[WHAT IS REQUIRED] Write down exactly the lines from the one with "λ<sub>max</sub> | (d) |" to the end of the data, first and last included, and no others.

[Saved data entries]
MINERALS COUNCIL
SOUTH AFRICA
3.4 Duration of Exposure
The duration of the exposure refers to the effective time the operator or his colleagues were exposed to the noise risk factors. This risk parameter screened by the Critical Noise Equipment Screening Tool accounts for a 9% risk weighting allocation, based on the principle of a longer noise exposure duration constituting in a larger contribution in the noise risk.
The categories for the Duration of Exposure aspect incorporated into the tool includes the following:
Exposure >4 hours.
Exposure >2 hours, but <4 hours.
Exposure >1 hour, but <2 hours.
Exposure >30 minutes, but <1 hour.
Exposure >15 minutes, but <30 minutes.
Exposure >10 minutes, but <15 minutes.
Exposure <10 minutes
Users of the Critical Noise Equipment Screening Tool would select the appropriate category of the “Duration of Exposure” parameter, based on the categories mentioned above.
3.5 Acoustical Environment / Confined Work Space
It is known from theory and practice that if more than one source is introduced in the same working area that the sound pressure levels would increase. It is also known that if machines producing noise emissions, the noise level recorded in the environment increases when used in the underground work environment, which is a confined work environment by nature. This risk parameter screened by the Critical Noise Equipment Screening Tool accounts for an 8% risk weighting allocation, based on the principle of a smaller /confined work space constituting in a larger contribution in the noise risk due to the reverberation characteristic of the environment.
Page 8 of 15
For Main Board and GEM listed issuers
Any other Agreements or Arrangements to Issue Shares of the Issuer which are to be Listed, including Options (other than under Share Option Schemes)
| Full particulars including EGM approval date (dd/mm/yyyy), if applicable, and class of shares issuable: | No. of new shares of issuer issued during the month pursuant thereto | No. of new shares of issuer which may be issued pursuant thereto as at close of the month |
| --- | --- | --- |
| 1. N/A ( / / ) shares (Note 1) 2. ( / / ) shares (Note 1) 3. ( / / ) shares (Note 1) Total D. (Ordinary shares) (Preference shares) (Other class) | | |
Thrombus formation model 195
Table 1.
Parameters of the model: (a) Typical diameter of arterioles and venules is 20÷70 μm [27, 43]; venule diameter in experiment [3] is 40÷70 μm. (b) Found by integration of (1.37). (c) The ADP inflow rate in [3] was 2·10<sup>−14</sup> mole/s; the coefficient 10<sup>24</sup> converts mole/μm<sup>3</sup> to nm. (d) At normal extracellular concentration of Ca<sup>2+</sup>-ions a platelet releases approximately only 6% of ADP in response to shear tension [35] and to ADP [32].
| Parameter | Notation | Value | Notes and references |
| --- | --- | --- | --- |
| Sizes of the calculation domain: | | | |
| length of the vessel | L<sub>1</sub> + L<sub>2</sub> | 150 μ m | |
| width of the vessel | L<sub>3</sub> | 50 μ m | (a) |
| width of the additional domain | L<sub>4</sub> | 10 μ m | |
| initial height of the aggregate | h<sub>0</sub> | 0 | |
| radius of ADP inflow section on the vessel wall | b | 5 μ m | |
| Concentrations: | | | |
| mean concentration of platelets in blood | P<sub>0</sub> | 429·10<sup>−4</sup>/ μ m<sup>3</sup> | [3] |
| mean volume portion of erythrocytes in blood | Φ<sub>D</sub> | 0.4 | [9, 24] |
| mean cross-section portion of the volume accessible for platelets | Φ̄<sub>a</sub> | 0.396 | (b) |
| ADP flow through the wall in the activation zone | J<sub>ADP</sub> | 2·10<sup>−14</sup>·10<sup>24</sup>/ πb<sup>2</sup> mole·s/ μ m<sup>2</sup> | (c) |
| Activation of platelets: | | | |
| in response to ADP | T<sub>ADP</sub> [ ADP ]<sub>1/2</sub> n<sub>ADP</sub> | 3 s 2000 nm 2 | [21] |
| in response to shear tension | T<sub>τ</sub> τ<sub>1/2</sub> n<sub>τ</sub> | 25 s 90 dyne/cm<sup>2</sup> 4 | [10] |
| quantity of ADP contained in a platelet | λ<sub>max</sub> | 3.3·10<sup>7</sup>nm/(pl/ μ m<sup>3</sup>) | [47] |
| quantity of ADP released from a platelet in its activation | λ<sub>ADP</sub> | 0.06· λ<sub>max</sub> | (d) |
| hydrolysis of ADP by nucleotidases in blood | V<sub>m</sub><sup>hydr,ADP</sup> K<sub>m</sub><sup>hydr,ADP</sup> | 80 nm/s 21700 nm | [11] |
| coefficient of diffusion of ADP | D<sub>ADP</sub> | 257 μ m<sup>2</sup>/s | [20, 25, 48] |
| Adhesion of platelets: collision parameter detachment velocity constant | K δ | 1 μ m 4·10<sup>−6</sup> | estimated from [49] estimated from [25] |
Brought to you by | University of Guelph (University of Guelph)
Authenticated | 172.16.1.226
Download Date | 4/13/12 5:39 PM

[EXERCISE RESPONSE]
| quantity of ADP released from a platelet in its activation | λ<sub>ADP</sub> | 0.06· λ<sub>max</sub> | (d) |
| hydrolysis of ADP by nucleotidases in blood | V<sub>m</sub><sup>hydr,ADP</sup> K<sub>m</sub><sup>hydr,ADP</sup> | 80 nm/s 21700 nm | [11] |
| coefficient of diffusion of ADP | D<sub>ADP</sub> | 257 μ m<sup>2</sup>/s | [20, 25, 48] |
| Adhesion of platelets: collision parameter detachment velocity constant | K δ | 1 μ m 4·10<sup>−6</sup> | estimated from [49] estimated from [25] |
Brought to you by | University of Guelph (University of Guelph)
Authenticated | 172.16.1.226
Download Date | 4/13/12 5:39 PM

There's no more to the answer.